#### Assigned task A
In the blog text below about infertility, which Bible passage does the writer cite?
#### Assigned task B
Continue the blog text below about infertility and the two-week wait, starting right after its final sentence.

So.... yeah. Now I'm a bit worried about not getting pregnant AND about getting pregnant.... Ahhh, what fantastic irony!!!

And don't you love that line about women who are not supposed to get pregnant? Ugh!!

Well, I can't say I'll be able to just disregard that article because... I can't really argue the medical aspects of it. I've said it before, I sure wish I could lose weight before trying more - but at my age I'm in between a rock and a hard place. Oh, how I wish.... I wish, I wish.... I wish I were a fish.

Anyhow, I guess all I can conclude with is this:

Trust in the LORD with all your heart, and do not lean on your own understanding. In all your ways acknowledge him, and he will make straight your paths. (Proverbs 3:5-6)

And with that, I'm off to bed. We lose an hour tonight for daylight savings, which is always annoying as far as sleep goes - but, it means spring is coming!!!! SPRING IS COMING!!!!!!! And no matter what, the end of winter (though a very mild one this year) is always much welcome news to me. Spring will spring. There is hope, because I know without a doubt that spring will spring. This winter of infertility cannot last forever, either - whatever that means - whatever the spring will look like, I don't know.... but winter never lasts forever. Amen.

March 5, 2012

One week down...

...one to go!

I'm one week into the oh so fun two week wait. As you may have noticed from my last post, this last week was a bit tough. The weekend was ok, but I pretty regularly found myself on the brink of tears. They never quite came, but they were always back there.

Still, I enjoyed spending time with a long-time friend, who was in town. I also did some light reading, and took a long nap, and got some chores done. Church was lovely! All in all, I held it together, but I still have that dark cloud over my head. I'd surely love for that to pass on by!

Oh, also this weekend, in the blessing and the curse that is Facebook department, yesterday one of my friends wrote a status update offering to give away one of her children. Apparently the child was too active, so giving her away would solve that, you see. Several of her friends also offered to sell or give away their children. Oh, how amusing!!

#### Record set
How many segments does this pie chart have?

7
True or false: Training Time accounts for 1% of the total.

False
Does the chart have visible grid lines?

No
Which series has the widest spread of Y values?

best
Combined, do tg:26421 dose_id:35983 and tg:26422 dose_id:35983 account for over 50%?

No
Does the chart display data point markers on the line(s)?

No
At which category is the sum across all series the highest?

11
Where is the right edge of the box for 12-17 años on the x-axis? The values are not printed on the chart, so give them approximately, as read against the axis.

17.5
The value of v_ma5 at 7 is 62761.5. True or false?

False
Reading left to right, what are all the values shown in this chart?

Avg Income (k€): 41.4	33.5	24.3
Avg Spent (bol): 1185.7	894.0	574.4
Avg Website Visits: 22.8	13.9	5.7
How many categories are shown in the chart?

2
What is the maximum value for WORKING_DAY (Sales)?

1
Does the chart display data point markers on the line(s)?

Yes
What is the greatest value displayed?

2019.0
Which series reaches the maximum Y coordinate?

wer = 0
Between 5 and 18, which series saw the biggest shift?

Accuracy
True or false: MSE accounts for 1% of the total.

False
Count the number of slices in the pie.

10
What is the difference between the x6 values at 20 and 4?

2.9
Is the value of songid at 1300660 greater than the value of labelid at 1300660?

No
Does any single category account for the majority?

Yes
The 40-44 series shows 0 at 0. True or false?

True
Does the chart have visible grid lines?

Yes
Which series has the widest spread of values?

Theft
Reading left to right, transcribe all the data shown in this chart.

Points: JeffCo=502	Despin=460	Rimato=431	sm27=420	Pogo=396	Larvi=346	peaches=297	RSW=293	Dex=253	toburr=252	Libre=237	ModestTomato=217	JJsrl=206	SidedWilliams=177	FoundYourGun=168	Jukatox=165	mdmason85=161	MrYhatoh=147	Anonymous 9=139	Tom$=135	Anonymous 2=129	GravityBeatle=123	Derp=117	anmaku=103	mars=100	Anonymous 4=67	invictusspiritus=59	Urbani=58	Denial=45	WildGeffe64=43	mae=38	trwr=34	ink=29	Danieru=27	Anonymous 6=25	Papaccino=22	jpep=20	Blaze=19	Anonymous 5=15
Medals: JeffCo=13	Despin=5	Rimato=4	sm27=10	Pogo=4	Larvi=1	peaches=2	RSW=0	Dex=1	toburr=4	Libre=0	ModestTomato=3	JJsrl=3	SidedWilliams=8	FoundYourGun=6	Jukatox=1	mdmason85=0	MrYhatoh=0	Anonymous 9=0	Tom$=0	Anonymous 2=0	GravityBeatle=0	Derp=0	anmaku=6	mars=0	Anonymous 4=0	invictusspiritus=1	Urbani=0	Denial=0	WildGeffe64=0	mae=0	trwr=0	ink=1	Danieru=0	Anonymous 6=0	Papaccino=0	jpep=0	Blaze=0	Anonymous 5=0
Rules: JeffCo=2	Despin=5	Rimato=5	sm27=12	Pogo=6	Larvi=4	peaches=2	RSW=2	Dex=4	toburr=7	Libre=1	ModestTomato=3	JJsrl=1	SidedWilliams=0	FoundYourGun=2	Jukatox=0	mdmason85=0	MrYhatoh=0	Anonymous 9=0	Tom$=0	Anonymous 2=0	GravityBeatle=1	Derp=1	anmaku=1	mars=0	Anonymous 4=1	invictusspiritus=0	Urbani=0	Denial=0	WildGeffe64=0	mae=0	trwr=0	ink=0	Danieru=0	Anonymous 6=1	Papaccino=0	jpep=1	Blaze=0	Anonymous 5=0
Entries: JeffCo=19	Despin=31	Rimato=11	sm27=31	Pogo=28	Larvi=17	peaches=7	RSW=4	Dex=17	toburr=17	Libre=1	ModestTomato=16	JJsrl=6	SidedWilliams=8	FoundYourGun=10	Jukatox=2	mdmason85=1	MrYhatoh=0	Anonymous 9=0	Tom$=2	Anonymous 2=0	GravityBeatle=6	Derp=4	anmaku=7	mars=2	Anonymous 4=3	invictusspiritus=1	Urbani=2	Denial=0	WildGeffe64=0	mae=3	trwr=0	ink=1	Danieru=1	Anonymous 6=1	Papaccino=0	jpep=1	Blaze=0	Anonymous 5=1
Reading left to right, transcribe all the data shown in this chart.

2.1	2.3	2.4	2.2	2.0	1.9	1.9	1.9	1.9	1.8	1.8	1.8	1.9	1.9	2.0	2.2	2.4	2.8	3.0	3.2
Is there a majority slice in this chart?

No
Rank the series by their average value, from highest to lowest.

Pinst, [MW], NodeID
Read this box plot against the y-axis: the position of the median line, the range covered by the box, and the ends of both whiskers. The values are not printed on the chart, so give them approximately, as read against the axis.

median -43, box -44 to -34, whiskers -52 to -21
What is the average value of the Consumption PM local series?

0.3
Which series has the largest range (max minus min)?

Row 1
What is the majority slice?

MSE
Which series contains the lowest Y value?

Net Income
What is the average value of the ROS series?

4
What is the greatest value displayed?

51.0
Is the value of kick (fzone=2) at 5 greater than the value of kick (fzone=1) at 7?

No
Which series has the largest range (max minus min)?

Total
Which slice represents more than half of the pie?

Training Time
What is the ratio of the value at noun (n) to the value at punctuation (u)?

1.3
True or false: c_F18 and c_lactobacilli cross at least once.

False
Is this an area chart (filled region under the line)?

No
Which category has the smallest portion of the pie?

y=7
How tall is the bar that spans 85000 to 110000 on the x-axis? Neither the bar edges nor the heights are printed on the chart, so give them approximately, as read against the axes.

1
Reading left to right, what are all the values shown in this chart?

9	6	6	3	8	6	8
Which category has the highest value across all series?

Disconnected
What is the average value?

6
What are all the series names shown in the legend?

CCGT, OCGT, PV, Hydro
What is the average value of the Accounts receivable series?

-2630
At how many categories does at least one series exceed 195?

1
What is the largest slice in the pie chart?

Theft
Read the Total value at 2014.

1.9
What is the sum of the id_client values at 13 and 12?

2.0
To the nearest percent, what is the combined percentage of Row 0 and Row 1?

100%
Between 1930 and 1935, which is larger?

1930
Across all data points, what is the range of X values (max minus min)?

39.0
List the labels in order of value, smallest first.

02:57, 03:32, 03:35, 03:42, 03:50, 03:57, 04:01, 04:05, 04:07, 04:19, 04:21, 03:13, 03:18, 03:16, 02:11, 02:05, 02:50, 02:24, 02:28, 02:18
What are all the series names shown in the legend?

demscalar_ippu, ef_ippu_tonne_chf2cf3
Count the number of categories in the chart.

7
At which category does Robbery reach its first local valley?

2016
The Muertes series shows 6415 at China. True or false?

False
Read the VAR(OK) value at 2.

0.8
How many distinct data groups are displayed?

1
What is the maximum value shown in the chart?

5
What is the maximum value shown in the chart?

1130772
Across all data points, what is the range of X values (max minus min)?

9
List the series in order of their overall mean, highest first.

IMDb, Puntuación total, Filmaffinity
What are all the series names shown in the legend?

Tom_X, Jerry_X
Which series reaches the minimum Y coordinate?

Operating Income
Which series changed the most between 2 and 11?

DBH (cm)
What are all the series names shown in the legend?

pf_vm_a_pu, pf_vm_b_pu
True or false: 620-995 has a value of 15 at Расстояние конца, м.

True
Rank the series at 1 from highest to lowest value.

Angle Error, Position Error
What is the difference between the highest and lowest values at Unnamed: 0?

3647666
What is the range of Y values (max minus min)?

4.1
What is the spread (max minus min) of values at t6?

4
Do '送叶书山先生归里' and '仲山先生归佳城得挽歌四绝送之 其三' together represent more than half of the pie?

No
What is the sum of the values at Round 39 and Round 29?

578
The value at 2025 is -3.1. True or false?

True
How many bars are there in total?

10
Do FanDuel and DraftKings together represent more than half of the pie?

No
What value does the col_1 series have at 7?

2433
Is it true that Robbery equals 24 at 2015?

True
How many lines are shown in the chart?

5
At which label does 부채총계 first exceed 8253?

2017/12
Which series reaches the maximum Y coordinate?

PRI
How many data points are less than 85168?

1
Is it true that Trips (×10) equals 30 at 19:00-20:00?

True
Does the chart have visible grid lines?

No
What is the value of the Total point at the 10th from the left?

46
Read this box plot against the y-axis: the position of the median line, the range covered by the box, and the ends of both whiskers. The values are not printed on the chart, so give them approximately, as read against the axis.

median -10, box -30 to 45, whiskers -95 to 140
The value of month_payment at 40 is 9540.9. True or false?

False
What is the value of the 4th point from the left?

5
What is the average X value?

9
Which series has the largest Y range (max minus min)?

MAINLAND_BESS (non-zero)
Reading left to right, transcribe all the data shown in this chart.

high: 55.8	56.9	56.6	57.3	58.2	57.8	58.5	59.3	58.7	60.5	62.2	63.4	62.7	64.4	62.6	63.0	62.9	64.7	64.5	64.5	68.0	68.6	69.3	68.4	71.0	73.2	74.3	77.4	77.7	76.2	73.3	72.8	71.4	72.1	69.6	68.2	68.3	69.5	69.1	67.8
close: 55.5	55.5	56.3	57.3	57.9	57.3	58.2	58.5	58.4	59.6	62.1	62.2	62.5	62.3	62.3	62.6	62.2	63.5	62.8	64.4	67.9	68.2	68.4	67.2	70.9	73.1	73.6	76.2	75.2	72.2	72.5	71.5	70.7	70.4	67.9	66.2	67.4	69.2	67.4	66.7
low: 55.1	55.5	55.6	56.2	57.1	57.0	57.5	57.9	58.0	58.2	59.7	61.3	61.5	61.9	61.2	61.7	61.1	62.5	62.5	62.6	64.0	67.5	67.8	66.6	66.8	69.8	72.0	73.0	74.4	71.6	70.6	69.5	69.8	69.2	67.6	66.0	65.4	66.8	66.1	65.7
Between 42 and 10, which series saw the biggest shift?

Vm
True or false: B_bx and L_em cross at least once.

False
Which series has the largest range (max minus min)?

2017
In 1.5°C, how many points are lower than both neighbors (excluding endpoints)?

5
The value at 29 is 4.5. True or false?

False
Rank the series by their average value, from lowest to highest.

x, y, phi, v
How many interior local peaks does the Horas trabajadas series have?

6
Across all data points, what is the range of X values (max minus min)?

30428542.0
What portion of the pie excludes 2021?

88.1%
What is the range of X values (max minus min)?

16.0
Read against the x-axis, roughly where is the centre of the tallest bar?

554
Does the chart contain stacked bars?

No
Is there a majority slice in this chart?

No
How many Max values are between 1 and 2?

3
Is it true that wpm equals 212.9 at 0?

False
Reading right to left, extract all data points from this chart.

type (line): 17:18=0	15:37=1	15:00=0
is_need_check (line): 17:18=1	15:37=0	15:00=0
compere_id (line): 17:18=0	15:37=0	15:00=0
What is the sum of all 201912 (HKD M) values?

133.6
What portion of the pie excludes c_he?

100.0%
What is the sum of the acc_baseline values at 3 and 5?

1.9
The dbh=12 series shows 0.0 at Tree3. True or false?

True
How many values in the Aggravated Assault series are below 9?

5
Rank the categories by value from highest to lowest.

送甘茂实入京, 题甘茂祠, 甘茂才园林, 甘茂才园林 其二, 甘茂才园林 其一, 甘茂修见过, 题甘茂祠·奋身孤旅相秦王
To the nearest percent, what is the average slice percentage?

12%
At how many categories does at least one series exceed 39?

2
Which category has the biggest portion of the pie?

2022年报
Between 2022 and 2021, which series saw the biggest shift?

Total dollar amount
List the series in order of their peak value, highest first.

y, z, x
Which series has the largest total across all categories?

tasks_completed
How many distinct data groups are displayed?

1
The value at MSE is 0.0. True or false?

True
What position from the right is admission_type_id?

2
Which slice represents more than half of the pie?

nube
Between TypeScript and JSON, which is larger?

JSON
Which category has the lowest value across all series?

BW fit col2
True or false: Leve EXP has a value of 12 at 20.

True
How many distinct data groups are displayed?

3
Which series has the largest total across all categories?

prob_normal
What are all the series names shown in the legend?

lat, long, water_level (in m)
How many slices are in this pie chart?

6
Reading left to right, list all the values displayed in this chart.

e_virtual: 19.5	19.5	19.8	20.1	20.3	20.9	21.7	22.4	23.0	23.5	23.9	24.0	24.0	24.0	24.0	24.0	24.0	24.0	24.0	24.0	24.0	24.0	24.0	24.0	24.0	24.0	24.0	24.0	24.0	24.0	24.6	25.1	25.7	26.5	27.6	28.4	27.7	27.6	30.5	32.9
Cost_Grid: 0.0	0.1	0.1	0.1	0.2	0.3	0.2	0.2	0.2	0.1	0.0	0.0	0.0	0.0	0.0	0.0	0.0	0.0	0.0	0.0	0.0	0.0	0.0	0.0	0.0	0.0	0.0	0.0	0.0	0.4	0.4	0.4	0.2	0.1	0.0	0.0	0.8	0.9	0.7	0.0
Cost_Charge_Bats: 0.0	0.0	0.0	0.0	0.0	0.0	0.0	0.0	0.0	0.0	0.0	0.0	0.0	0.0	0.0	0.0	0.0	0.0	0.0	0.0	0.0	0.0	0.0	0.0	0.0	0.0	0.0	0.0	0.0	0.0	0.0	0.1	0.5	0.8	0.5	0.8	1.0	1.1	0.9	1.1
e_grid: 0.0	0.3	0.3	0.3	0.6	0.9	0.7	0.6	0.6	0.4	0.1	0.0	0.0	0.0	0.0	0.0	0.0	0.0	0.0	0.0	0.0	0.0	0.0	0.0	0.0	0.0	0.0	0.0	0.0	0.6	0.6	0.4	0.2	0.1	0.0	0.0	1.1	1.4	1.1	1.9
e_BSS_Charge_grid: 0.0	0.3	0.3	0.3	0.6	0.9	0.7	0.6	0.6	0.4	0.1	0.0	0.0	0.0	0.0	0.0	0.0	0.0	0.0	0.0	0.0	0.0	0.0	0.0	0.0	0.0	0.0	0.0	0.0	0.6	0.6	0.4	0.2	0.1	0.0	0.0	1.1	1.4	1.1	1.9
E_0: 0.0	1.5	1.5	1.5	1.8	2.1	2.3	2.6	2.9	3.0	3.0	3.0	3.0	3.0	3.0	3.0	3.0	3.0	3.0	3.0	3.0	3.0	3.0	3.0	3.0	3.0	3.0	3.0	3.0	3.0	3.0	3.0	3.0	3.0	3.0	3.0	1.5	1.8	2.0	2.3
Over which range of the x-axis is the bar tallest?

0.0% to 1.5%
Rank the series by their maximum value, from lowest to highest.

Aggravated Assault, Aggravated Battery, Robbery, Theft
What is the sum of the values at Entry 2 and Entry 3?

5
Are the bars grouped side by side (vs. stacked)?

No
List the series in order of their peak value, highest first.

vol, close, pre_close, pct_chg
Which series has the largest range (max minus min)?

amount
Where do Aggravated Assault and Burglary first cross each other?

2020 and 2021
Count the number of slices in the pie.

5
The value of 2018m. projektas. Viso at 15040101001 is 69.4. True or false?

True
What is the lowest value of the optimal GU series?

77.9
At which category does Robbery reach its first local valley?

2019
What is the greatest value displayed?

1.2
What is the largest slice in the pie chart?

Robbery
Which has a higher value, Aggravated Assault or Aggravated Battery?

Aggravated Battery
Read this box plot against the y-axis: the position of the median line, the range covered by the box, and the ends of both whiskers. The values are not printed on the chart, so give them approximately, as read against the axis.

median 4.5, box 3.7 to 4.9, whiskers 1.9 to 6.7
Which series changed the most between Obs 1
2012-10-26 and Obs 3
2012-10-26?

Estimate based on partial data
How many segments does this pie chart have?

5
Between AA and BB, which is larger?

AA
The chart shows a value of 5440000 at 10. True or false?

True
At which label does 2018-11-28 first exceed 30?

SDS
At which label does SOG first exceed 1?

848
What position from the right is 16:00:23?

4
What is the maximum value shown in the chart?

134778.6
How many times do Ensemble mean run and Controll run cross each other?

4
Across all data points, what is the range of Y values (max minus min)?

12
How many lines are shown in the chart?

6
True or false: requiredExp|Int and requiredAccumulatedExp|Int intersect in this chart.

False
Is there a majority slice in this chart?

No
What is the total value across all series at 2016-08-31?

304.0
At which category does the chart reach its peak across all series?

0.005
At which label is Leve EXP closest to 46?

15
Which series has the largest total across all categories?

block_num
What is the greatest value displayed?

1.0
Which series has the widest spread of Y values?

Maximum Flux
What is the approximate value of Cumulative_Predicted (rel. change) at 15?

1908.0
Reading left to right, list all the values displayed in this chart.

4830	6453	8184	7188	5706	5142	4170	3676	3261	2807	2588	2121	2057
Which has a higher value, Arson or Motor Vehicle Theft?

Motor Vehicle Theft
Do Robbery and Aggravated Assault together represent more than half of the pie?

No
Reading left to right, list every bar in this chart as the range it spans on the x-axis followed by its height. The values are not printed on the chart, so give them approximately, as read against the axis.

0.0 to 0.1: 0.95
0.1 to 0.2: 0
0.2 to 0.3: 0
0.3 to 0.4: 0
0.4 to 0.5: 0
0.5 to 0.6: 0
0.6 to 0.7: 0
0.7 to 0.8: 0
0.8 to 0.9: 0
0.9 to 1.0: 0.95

#### Result A
Proverbs 3:5-6

#### Result B
For the love of Pete, seriously??? How wonderful it must be to be so fertile that they find it funny or cute to offer to give away/sell their children. Hilarity at it's finest, I tell ya. Ok, I know it's not intended to be offensive, and it's just a joke... but honestly, there's nothing more offensive to me!! It just makes me sick!! The things we all go through for the hope, for the chance of being moms... But for them, it's so easy that they can just joke about giving those burdensome kids away. Must be really nice to be so blessed that your blessings have become burdens!!

I get it... Parenting is tough, parents get frustrated and tired. I empathize with that, but I wouldn't joke about dumping my Hubby for not replacing the toilet paper, and I wouldn't joke about cutting off a leg because it hurts..... I stand by their right to say as they please - no matter how egregious I personally find it - but I also stand by my right to decide I no longer find it healthy to read things like that....

Anyhow, I'm already dreading having to POAS next week. I'll test a week from tomorrow (or is it a week from today already? Hmm, well, I mean Monday, March 12.) I'm actually supposed to test on Sunday of next week, but I'm going to wait because I have to do something next Sunday where I have to be top of my game - not emotionally compromised. If I get a BFN, which is likely, I'd obviously have a very hard time even being in the game, let alone at the top of it. So I'll wait till Monday. Ar and I will both be home that day and I'll be able to grieve, if necessary. Who knows, maybe it'll be celebration - in which case, I'd still prefer to wait for us to both be home and together!!

Against all hope (and all my feelings to the contrary), I will still hope!!